Hawaii – Big Island is getting bigger and bigger…
When I landed at the Kailua Kona airport, located in Hawaiian Big Island, I felt like being a part of Apollo mission. I was surprised that after only 40-minute flight I saw totally different reality.
Sandy beaches from O’ahu Island were replaced by rocks and black sand. Lushy, verdant Hawaiian vegetation gave place to the apocalyptic, volcanic landscape which seemed to have no end.
The culprit of this is Kilauea – one of the most active volcanoes on earth. At first sight it looks inconspicuously because on the contrary to other volcanoes it has a flat, wide cone and its eruption isn’t vertical.
Kilauea’s eruption goes through two rift valleys. From these fissures in the earth’s crust, magma flows.
Kilauea’s eruption started in 1983 and the volcano is still active.
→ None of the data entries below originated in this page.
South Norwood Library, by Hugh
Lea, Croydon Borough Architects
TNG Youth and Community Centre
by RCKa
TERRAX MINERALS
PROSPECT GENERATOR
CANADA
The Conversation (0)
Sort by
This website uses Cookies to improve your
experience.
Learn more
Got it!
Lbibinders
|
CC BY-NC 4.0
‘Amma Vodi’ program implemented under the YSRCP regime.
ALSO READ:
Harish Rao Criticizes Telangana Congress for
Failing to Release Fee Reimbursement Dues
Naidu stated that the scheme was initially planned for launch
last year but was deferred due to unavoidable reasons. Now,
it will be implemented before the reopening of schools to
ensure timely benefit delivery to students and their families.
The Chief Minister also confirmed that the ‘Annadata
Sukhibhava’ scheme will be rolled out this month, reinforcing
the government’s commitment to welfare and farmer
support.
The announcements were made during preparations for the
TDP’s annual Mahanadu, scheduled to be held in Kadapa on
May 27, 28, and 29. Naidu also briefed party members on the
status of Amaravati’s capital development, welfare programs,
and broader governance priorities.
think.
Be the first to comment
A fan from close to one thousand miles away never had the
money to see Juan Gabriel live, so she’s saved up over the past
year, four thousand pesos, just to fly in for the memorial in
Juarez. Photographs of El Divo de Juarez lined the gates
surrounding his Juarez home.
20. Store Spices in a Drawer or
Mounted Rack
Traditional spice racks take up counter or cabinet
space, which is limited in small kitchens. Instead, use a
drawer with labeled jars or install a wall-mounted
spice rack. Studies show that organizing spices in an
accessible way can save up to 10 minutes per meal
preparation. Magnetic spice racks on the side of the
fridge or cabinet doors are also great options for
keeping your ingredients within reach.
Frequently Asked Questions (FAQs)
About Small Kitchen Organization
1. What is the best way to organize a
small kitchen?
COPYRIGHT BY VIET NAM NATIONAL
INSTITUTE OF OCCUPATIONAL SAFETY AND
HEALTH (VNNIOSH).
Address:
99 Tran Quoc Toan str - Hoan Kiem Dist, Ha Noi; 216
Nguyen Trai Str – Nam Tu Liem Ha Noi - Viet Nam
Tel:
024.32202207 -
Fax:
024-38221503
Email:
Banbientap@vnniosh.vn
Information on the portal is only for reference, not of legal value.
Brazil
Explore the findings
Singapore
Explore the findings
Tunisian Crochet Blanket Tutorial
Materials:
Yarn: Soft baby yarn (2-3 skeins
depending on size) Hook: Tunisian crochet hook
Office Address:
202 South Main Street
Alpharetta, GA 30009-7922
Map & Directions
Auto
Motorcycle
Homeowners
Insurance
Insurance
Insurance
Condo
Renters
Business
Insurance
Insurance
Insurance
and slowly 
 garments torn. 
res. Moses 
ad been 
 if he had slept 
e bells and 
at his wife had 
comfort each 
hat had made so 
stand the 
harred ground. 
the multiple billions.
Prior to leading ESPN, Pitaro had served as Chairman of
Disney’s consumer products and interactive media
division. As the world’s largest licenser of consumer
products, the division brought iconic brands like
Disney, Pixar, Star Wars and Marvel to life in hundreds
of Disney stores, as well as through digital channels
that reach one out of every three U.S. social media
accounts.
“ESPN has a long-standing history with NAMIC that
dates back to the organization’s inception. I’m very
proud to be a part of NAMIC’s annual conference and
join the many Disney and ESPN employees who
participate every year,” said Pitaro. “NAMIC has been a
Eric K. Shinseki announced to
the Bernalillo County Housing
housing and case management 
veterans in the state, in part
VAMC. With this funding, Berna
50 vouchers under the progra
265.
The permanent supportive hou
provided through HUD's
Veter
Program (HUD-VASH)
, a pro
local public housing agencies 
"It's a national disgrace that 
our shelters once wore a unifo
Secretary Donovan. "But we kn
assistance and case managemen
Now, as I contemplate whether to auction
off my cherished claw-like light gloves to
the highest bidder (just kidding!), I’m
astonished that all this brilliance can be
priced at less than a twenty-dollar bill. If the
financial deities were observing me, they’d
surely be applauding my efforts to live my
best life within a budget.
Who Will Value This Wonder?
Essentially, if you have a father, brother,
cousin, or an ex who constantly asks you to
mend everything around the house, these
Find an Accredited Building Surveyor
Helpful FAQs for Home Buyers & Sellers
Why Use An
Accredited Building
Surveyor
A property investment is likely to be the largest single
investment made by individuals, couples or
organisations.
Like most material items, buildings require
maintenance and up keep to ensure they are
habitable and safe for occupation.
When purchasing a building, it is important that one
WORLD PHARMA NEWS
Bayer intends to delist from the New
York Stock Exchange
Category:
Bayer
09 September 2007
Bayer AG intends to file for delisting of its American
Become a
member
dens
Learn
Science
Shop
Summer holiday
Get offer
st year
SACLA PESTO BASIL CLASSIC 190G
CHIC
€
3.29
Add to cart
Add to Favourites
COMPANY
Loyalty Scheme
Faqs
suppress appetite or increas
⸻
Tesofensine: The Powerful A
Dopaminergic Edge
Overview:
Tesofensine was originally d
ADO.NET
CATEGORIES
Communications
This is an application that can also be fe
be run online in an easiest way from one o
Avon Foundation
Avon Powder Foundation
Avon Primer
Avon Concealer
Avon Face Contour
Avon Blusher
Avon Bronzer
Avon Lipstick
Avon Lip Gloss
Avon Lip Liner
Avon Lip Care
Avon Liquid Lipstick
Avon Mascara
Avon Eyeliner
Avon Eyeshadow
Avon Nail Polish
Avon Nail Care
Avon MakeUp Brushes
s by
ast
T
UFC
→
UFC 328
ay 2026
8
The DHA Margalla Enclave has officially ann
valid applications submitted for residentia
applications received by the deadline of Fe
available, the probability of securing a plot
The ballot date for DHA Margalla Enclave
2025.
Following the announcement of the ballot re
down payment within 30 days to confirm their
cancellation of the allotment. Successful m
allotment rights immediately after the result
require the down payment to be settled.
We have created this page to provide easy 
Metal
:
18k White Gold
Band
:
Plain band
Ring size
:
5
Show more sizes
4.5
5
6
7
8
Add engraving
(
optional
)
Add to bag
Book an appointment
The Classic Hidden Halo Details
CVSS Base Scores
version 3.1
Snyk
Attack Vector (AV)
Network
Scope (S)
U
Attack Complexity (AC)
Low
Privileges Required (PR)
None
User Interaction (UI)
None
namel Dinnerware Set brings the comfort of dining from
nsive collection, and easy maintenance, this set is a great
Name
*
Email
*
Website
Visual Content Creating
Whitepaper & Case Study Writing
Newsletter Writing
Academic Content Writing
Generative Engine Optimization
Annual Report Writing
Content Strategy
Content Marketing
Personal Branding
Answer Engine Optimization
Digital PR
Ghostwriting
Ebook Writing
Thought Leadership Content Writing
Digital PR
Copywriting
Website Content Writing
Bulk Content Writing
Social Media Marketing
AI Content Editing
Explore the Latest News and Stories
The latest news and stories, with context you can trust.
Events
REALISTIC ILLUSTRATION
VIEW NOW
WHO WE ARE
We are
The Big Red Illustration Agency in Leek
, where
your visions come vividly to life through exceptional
It constantly extends the area of Big Island.
In 2014 increased volcanic activity threatened small town – Pahoa, located on eastern side of the island.
Driving the road no. 137 along the eastern coast of Big Island one can see interesting black sand beaches and typical, monotonous, post-volcanic scenery.
Due to the volcanic activity, the road ends on makeshift car park. From this point you can go for a walk across the lava desert to the New Kaimu beach, known also as Coconut Beach.
What’s more interesting, some people live here, in the middle of black, barren lava field. Estates on Hawaii are very expensive except Pahoa surroundings. So if you want to move to Hawaii and you are short of money, here’s the offer: detached house on the active volcanic area without electricity and running water but with full panorama of volcanic area. Just take a look…
Houses are located very close to the Hawaii Volcanoes National Park where above mentioned Kilauea volcano is situated.
But it’s not the end… Kilauea is actually a volcano in volcano. Inside you can see Halema’uma’u crater which is its most active part.
Kilauea isn’t the only one attraction in Hawaii Volcanoes National Park. Close to the crater you see steaming Sulphur banks.
Nearby sulphur banks is viewing platform, which apart from being a good vantage point it’s a place where you can feel the heat coming from the ground.
A little bit farther form the volcano on so called Crater Rim Drive you can visit Thurston Lava Tube – a cave which was formed by magma flow.
The path to this place is very surprising because it’s the only place where you can see verdant vegetation for a change.
Crater Rim Drive crosses with Chain of Craters Road, which leads across post-volcanic scenery to the coast.
Admission to the park costs 10$ per car (ticket is valid 7 days). Car is necessary to see everything as attractions are located in a quite long distance from one another.